Aramark Correctional Services, the private company that provides food to Michigan prisons, is in trouble again.
Inmates at the Charles Egeler Reception & Guidance Center in Jackson found maggots while peeling potatoes Tuesday morning.
Michigan Department of Corrections spokesman Russ Marlan says the warden was notified, and quickly moved to dispose of all the potatoes.
The kitchen was then thoroughly bleached. No resulting health problems have been reported.
Last week, 30 inmates at another Jackson prison fell ill after maggots were found in the chow hall.
Aramark has had a number of serious issues since it took over as the prison system’s food service provider in December.
The company was cited for food shortages, under-staffing, and employees’ smuggling contraband into prisons, among other things.

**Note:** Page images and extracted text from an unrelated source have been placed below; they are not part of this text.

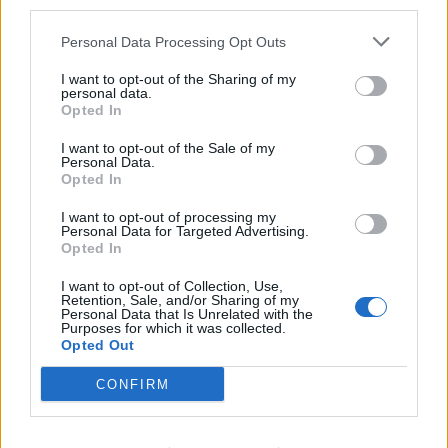
third parties.
Personal Data Processing Opt Outs
I want to opt-out of the Sharing of my
personal data.
Opted In
I want to opt-out of the Sale of my
Personal Data.
Opted In
I want to opt-out of processing my
Personal Data for Targeted Advertising.
Opted In
I want to opt-out of Collection, Use,
Retention, Sale, and/or Sharing of my
Personal Data that Is Unrelated with the
Purposes for which it was collected.
Opted Out
CONFIRM
In evidenza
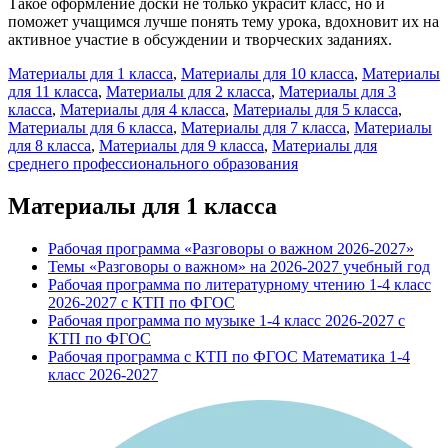
Такое оформление доски не только украсит класс, но и
поможет учащимся лучше понять тему урока, вдохновит их на
активное участие в обсуждении и творческих заданиях.
Материалы для 1 класса
,
Материалы для 10 класса
,
Материалы
для 11 класса
,
Материалы для 2 класса
,
Материалы для 3
класса
,
Материалы для 4 класса
,
Материалы для 5 класса
,
Материалы для 6 класса
,
Материалы для 7 класса
,
Материалы
для 8 класса
,
Материалы для 9 класса
,
Материалы для
среднего профессионального образования
Материалы для 1 класса
Рабочая программа «Разговоры о важном 2026-2027»
Темы «Разговоры о важном» на 2026-2027 учебный год
Рабочая программа по литературному чтению 1-4 класс
2026-2027 с КТП по ФГОС
Рабочая программа по музыке 1-4 класс 2026-2027 с
КТП по ФГОС
Рабочая программа с КТП по ФГОС Математика 1-4
класс 2026-2027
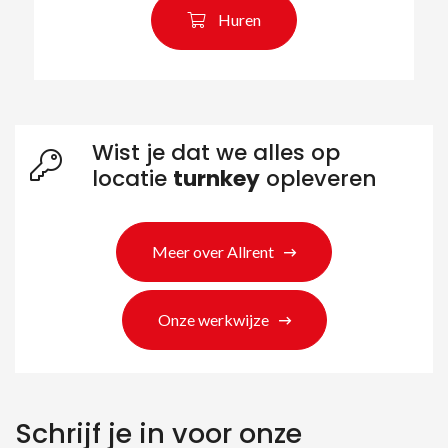
Huren
Wist je dat we alles op
locatie
turnkey
opleveren
Meer over Allrent
Onze werkwijze
Schrijf je in voor onze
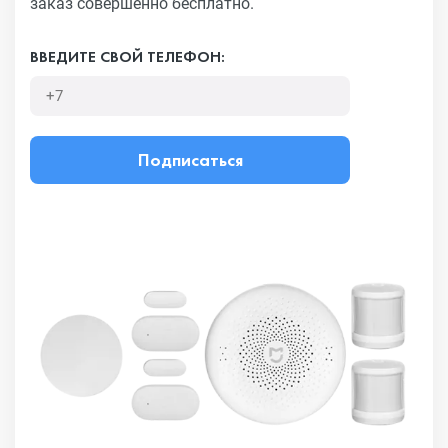
заказ совершенно бесплатно.
ВВЕДИТЕ СВОЙ ТЕЛЕФОН:
Подписаться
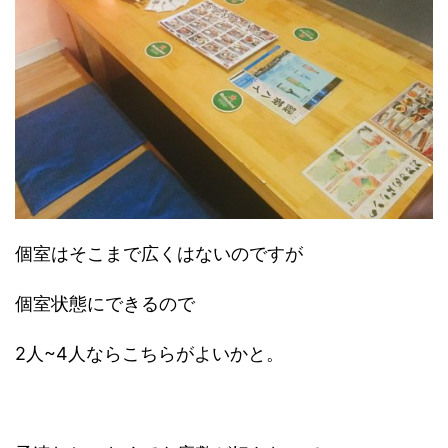
個室はそこまで広くはないのですが
個室状態にできるので
2人~4人ならこちらがよいかと。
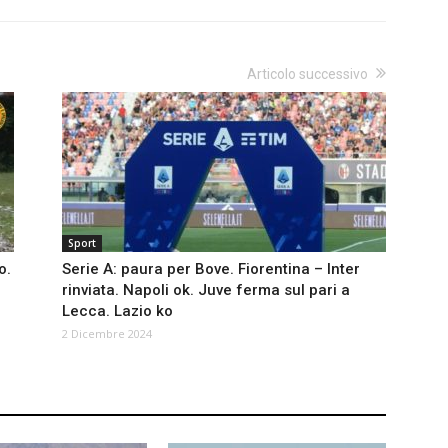
Articolo successivo
Sport
o.
Serie A: paura per Bove. Fiorentina – Inter
rinviata. Napoli ok. Juve ferma sul pari a
Lecca. Lazio ko
2 Dicembre 2024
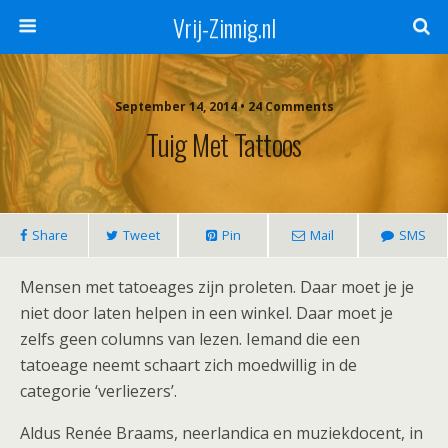
Vrij-Zinnig.nl
September 14, 2014 • 24 Comments
Tuig Met Tattoos
Share
Tweet
Pin
Mail
SMS
Mensen met tatoeages zijn proleten. Daar moet je je
niet door laten helpen in een winkel. Daar moet je
zelfs geen columns van lezen. Iemand die een
tatoeage neemt schaart zich moedwillig in de
categorie ‘verliezers’.
Aldus Renée Braams, neerlandica en muziekdocent, in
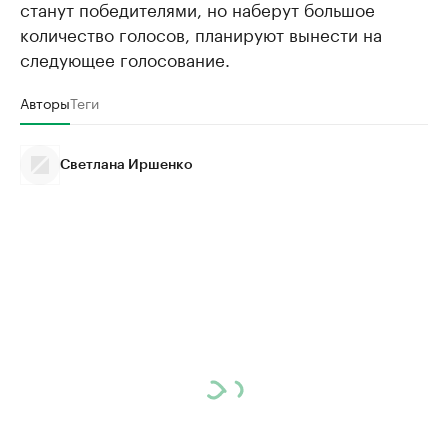
станут победителями, но наберут большое
количество голосов, планируют вынести на
следующее голосование.
Авторы
Теги
Светлана Иршенко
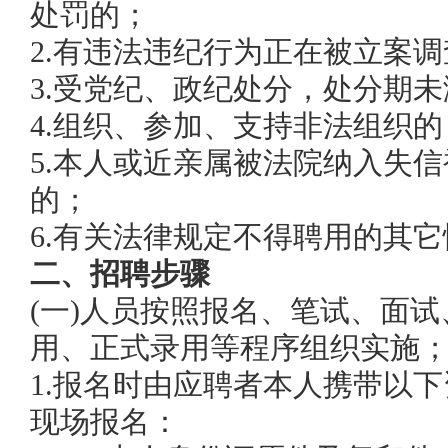
处罚的；
2.有违法违纪行为正在被立案
3.受党纪、政纪处分，处分期
4.组织、参加、支持非法组织的
5.
本人或近亲属
被法院纳入失信
的；
6.有关法律规定不得聘用的其
二、招聘步骤
(一)
人员按照报名、笔试、面试
用、正式录用等程序组织实施
1
.报名时由应聘者本人携带以
现场报名
：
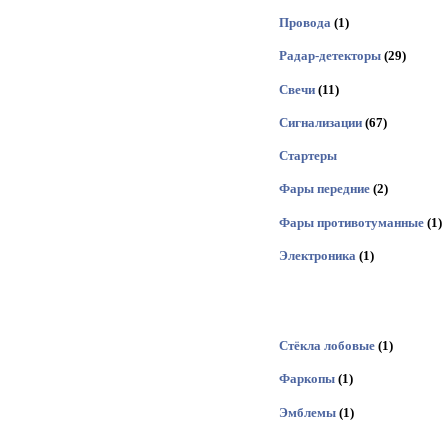
Провода
(1)
Радар-детекторы
(29)
Свечи
(11)
Сигнализации
(67)
Стартеры
Фары передние
(2)
Фары противотуманные
(1)
Электроника
(1)
Стёкла лобовые
(1)
Фаркопы
(1)
Эмблемы
(1)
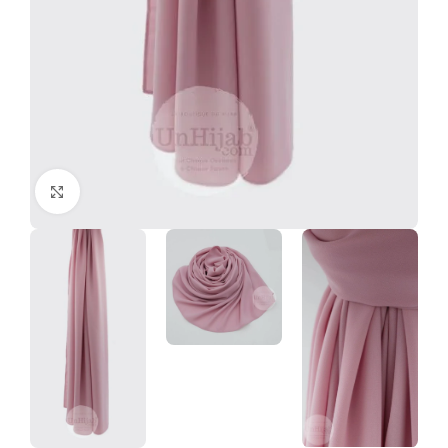
Click to enlarge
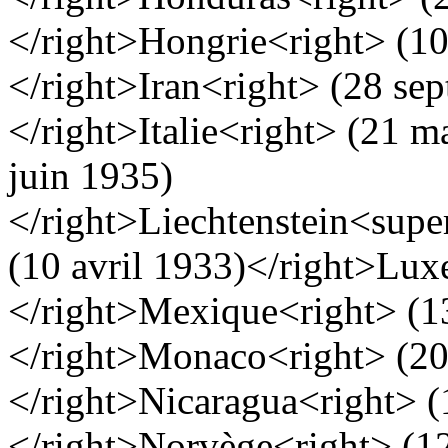
</right>
Hongrie
<right> (10
</right>
Iran
<right> (28 se
</right>
Italie
<right> (21 m
juin 1935)
</right>
Liechtenstein<supe
(10 avril 1933)</right>
Lux
</right>
Mexique
<right> (1
</right>
Monaco
<right> (2
</right>
Nicaragua
<right> (
</right>
Norvège
<right> (1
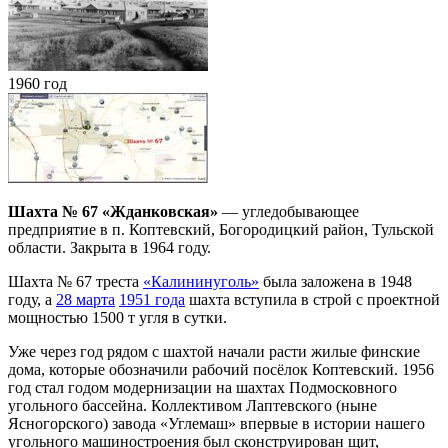
1960 год
Шахта № 67 «Жданковская»
— угледобывающее
предприятие в п. Коптевский, Богородицкий район, Тульской
области. Закрыта в 1964 году.
Шахта № 67 треста
«Калининуголь»
была заложена в 1948
году, а
28 марта
1951 года
шахта вступила в строй с проектной
мощностью 1500 т угля в сутки.
Уже через год рядом с шахтой начали расти жилые финские
дома, которые обозначили рабочий посёлок Коптевский. 1956
год стал годом модернизации на шахтах Подмосковного
угольного бассейна. Коллективом Лаптевского (ныне
Ясногорского) завода «Углемаш» впервые в истории нашего
угольного машиностроения был сконструирован щит,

The state fined it $98,000 for some of the violations in March.
After meal shortages led to prisoner unrest and safety concerns in some facilities, MDOC put Aramark “on notice that…any contract violation at any prison is going to be counted against them,” says Marlan.
An Aramark spokeswoman says it will send auditors to all 31 Michigan prisons “to ensure they meet our high safety and sanitation standards.”
Marlan says company management has pledged to “investigate and resolve” the sanitation issues, which Governor Snyder called “unacceptable” after the first maggot incident.
“I think that’s where we are today, and we are hopeful that they will do that,” Marlan says. “But again, we’re very concerned that this is twice that we’re seeing unsanitary conditions in our prison kitchens.”
Marlan points out that the July 1 deadline the state set for “aggressive monitoring” has already passed—but says there’s currently “no definitive answer” about the future of Aramark’s 3-year, $145 million contract.